UFC 152 Preliminary Card Previews
"All American" could only muster part-time training while still serving in the military until recently, which is really a testament to his natural fighting instincts and athleticism. He's full-time now but it's nearly impossible to fast-track your submission wrestling prowess, as there is no substitute for years of experience on the mat. Stann is listed as a blue belt in BJJ and, while tapping out a savvy grappler like Massenzio would indicate a higher level, the ground has been a troublesome spot.
Of course, few can replicate the overbearing wrestling of Davis and Sonnen, yet the exception is Soszynski's definitive dismantling that saw "The Polish Experiement" manhandle Stann by rag-dolling him with takedowns, easily passing to full mount and eventually locking up his signature kimura. I'm not suggesting that Bisping should launch takedowns freely, but such an attack could be unexpected during heated exchanges. Stann's smoldering aggression and power also compensate wonderfully for his fairly average striking technique on the feet, offering even more appeal in exploiting his grappling defense.
Unlike the vast realm of complex Jiu-Jitsu fundamentals, MMA has taught us that sizzling knockout power, especially when transmitted directly to the chin, can overcome any and all advantages in experience and technique. As much as we love to drool over the elaborate mechanics of combat, it is, after all, a fist fight, and punching someone unconscious works too. Stann does that well.
That's not to say he's behind the curve in the technical striking department -- Stann has a good command of the basics. In open space, his timing, footwork, circling, pivoting in the pocket and punching form are all sound; as are his clinch mechanics, particularly his dirty boxing with the single collar tie or spearing knees with the double neck tie. Stann's cardinal asset is just being a fearless, hard-nosed, tough-as-nails slugger who can decapitate you with his fist at any time.
He's become noticeably adept with his left hook, especially now that he's anticipating his opponent's advance, cutting a hard pivot and cracking away at their exposed flank. His right hand is an instrument of pain in all forms, as his cross, overhand, hook and uppercut are ridiculously powerful and relentlessly plunged through any visible or potential gaps. He's a downright animal in the clinch, where his considerable strength comes into play to off-balance his foe; he's brutal with head control and typically presses down on or manipulates the head in some uncomfortable way to set up his short-range haymakers.

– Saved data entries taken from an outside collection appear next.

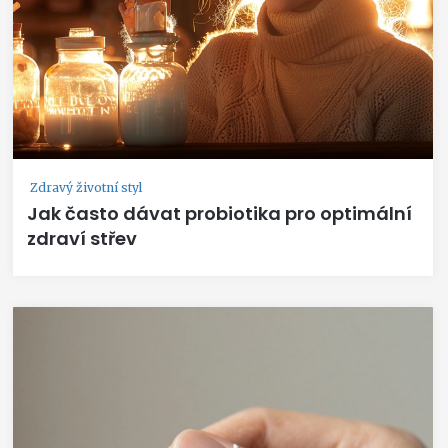
Zdravý životní styl
Jak často dávat probiotika pro optimální
zdraví střev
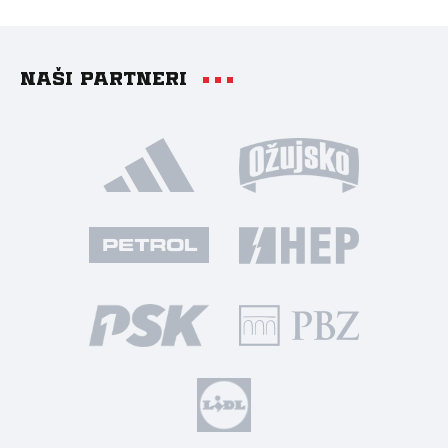
Naši partneri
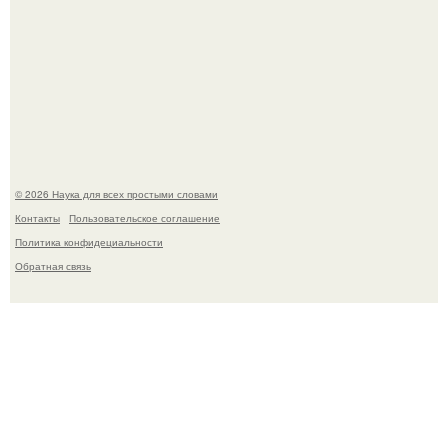
В участника сво ударила молния, когда он был на
лошади.
© 2026 Наука для всех простыми словами
Контакты
Пользовательское соглашение
Политика конфидециальности
Обратная связь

The distinct edge in experience and diversity makes Bisping the rightful favorite here, which explains his moderate push on the betting lines in the -170 to -185 range. I think Bisping's fluidity and finesse are enough to give him a close nod in a straight striking match but his distinct wrestling and submission advantage leaves this pretty clear cut. Obviously, with the ungodly punching power of Stann, Bisping could take a nap. However, that's precisely why his tactical motion and polished striking are so important, as well as his intelligence to avoid a brawl.

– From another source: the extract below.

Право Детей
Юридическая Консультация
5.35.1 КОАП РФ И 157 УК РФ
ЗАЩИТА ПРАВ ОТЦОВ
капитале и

Hell, Stann out-brawled Leben and walloped him in a slug-fest, which is really saying something, so I expect Bisping to eschew prolonged entanglements in the clinch or anywhere near the cage corners. In fact, this should unfold a lot like Leben vs. Bisping, with the latter squeezing off quick and crisp bursts of tight punches before weaving his way back to the safety of open space. Bisping also has the fall-back option of rifling for takedowns, even if just to keep Stann guessing and hesitant or to augment the score cards.
My Prediction: Michael Bisping by decision.